やること:
[A] 痔についての本文のうち、「痔というと中年男性の疾患というイメージを持たれている方は多いかも知れません。」を含む言葉で始まり「などで発生しやすくなります。」で終わる部分を、「排便時」を「トイレの時」に入れかえて書き直してください。
[B] 痔についての本文では、裂肛に合うツボはどこにあるとされていますか。

本文:
▶

痔というと中年男性の疾患というイメージを持たれている方は多いかも知れません。
意外にも患者の半数近くは女性なのです。
男性でさえ「痔?」と思っても受診することをためらいがちですが、女性とくに若い方ならなおさら放置しがちです。
しかし、正しい知識を持ち、適切な対処をしないと後に痛〜い思いをすることに・・・
痔には3つのタイプがあります。
排便時に肛門が裂けるように痛い。その症状のとおり「裂肛」、俗に言う切れ痔です。20代の若い女性に多く、便秘による硬い便で肛門の粘膜が傷つきます。
便をするたびにいぼが出る「痔核」、いわゆるいぼ痔は、30代、40代に多くみられます。
肛門付近の血管の一部がこぶ状になりいぼ痔となります。排便時のいきみ過ぎ、長時間座りっぱなし・立ちっぱなしや出産時のいきみなどで発生しやすくなります。
いぼ痔があるのをわかっていながら、見て見ぬふりをしてしまった・・・放置したまま少しずつ進行し、気がつくといぼ痔が脱出したり、戻らなくなってしまう「脱肛」にまで悪化してしまうことも・・・。
若い年代の方は肛門の粘膜に張りがあるため、硬い便により裂けやすい。だから、切れ痔が多くなります。30代を迎えると徐々に肛門も老化への道をたどります。弾力性が減少し、血流が悪くなり、いぼ痔ができやすくなります。肛門付近の筋力も低下していき、筋がゆるんでいぼ痔が戻りにくくなります。
痔かな?と思うきっかけは「出血」です。しかし、その症状は大腸がんの初期症状でも見られます。大腸がんは食生活の欧米化が影響し、日本では近年増加傾向にあり、日本人のがん患者数の第1位に迫る勢いです。極端に細い便が出る場合は、早めの検査をしたほうが良いでしょう。
排便時に出血があっても、正しい知識と適切な対処をしていれば、あらぬ心配をする必要もありません。
鍼灸では、百会という頭のてっぺんにあるツボが効果的とされています。飛び出た肛門を上へと引き戻すイメージです。
ただし百会に適応する痔は、出て戻らなくなったものや、疲労で出てくるもの、あるいは脱肛なのです。
裂肛には肘の少し下の孔最が適応します。
いぼ痔は、患部近く、尾骨の先端の長強を取るとよいでしょう。

◀

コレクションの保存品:
▶

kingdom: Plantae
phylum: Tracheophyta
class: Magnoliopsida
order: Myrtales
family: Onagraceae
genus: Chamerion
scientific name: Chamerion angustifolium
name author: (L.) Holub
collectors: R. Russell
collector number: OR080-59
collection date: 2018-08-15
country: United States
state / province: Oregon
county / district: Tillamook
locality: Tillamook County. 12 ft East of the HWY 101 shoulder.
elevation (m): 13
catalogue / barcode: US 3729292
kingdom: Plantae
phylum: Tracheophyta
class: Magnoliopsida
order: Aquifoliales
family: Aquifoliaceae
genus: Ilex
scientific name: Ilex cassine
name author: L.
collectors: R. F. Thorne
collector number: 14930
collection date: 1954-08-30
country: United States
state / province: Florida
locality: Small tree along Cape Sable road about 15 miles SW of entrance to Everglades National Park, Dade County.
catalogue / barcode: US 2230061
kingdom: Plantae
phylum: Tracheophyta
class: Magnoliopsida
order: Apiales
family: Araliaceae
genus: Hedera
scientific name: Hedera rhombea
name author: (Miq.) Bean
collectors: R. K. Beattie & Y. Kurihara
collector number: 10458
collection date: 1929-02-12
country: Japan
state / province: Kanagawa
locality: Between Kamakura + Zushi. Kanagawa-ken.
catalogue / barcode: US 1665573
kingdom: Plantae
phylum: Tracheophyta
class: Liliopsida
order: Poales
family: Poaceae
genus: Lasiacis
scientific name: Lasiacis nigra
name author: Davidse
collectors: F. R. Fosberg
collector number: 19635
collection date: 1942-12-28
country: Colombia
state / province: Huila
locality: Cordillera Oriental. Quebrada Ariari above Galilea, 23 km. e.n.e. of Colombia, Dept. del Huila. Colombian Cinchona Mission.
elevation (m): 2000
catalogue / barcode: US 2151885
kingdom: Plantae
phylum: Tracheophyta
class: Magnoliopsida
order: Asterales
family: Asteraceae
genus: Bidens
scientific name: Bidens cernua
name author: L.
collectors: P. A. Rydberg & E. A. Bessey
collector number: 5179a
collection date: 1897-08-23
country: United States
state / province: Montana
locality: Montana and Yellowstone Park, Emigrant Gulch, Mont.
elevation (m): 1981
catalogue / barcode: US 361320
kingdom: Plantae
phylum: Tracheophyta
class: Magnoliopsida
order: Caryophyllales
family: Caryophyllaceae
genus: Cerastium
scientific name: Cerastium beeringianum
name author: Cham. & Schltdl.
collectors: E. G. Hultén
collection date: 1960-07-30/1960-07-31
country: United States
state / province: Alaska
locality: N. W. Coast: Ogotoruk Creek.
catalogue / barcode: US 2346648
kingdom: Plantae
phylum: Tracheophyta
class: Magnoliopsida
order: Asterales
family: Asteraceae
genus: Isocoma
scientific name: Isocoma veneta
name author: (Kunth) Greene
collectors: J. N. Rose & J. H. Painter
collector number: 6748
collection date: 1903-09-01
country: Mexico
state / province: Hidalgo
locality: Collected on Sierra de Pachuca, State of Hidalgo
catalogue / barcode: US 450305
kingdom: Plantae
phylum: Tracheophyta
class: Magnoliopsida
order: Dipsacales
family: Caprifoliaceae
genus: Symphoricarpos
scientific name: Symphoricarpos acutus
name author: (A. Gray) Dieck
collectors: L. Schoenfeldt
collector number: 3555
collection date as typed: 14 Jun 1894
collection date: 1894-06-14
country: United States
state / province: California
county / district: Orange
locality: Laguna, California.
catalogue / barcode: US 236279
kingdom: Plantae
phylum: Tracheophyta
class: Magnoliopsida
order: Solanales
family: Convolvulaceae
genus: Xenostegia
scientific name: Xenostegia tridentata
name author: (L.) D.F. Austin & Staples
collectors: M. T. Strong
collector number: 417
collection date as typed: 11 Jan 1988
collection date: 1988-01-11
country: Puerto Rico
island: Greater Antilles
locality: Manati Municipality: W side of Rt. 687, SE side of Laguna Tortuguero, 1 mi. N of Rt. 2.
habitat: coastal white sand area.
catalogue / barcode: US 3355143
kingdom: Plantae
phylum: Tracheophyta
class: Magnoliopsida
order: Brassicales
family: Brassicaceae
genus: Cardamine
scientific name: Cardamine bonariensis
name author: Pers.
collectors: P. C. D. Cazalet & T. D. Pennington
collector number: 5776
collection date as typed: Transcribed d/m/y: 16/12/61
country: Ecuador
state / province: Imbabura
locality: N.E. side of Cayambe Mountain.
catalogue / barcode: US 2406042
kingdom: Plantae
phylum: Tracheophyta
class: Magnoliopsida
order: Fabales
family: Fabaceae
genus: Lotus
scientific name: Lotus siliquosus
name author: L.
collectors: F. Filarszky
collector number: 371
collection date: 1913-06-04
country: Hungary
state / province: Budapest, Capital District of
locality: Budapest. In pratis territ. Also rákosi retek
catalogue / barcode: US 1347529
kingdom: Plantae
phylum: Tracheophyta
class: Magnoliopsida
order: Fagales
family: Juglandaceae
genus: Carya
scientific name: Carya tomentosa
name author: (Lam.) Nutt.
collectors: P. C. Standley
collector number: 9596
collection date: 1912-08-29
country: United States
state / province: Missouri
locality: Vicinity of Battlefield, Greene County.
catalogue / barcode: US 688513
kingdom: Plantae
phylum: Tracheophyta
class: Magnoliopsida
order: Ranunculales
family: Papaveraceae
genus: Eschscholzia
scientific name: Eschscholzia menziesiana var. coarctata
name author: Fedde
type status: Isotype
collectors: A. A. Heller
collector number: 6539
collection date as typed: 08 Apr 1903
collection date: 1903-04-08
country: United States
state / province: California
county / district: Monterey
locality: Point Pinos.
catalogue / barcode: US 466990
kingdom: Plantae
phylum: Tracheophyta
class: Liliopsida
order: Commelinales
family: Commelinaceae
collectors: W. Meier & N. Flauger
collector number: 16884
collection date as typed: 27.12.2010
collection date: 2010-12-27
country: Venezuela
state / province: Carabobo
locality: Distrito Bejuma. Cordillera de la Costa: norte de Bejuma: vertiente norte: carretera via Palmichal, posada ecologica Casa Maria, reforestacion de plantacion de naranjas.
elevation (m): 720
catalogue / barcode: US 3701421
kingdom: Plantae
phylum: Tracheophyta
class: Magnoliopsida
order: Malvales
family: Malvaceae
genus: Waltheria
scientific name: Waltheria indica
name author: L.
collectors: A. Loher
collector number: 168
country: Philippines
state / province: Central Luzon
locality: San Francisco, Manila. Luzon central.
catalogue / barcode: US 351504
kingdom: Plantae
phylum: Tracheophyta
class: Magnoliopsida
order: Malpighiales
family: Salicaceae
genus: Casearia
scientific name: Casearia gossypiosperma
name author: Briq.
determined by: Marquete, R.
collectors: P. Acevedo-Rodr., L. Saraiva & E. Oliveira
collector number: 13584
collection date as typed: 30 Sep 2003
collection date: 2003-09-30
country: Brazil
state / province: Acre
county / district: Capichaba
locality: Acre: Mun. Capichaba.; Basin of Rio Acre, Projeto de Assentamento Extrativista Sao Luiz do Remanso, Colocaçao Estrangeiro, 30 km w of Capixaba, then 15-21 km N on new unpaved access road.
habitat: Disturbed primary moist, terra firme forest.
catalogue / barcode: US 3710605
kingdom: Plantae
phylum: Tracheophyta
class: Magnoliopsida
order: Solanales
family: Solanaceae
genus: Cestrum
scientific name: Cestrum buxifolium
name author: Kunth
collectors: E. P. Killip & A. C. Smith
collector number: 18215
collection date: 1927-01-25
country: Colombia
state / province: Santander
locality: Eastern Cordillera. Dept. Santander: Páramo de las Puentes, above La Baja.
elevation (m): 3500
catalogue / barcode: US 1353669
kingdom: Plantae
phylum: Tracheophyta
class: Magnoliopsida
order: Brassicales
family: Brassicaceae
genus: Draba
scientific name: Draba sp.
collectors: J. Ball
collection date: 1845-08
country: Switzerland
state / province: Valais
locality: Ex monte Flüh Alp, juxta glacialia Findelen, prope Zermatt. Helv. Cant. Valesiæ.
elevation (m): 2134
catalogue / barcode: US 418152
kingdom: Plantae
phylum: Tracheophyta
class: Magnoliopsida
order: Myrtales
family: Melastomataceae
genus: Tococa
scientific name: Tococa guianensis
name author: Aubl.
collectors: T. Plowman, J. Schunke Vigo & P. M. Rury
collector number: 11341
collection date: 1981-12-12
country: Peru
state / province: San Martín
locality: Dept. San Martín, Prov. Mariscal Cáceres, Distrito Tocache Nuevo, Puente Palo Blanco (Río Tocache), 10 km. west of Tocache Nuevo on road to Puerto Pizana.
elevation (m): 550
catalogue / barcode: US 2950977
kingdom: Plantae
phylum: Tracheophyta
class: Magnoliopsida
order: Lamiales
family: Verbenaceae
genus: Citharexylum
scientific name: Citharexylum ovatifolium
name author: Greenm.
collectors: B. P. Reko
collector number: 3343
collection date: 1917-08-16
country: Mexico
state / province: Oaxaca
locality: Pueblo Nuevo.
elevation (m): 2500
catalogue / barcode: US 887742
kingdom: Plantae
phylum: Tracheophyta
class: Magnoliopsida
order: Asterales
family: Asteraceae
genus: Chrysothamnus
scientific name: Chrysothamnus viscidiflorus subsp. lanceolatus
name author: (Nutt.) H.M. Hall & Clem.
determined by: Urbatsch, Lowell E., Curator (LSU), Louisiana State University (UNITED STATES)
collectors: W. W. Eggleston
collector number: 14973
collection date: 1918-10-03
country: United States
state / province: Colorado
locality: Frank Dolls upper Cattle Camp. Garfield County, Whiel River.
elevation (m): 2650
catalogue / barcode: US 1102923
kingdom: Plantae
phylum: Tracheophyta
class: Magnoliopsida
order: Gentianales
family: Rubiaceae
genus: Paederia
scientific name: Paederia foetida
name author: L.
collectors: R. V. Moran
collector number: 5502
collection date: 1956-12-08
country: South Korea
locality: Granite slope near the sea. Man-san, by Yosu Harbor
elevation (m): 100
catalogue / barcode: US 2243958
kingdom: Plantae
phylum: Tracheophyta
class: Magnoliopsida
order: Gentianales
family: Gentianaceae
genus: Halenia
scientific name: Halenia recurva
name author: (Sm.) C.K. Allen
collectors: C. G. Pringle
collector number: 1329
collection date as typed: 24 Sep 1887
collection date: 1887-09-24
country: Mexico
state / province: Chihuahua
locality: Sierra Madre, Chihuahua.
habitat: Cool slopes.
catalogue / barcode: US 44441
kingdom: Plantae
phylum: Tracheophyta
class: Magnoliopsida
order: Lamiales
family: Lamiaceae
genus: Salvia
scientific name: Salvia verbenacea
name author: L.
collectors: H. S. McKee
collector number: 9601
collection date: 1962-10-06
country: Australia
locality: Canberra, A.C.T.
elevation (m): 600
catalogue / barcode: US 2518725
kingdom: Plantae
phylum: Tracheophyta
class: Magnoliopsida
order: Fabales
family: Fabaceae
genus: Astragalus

◀

この練習の答え:
[A]
痔というと中年男性の疾患というイメージを持たれている方は多いかも知れません。
意外にも患者の半数近くは女性なのです。
男性でさえ「痔?」と思っても受診することをためらいがちですが、女性とくに若い方ならなおさら放置しがちです。
しかし、正しい知識を持ち、適切な対処をしないと後に痛〜い思いをすることに・・・
痔には3つのタイプがあります。
トイレの時に肛門が裂けるように痛い。その症状のとおり「裂肛」、俗に言う切れ痔です。20代の若い女性に多く、便秘による硬い便で肛門の粘膜が傷つきます。
便をするたびにいぼが出る「痔核」、いわゆるいぼ痔は、30代、40代に多くみられます。
肛門付近の血管の一部がこぶ状になりいぼ痔となります。トイレの時のいきみ過ぎ、長時間座りっぱなし・立ちっぱなしや出産時のいきみなどで発生しやすくなります。

[B] 肘の少し下にある孔最です。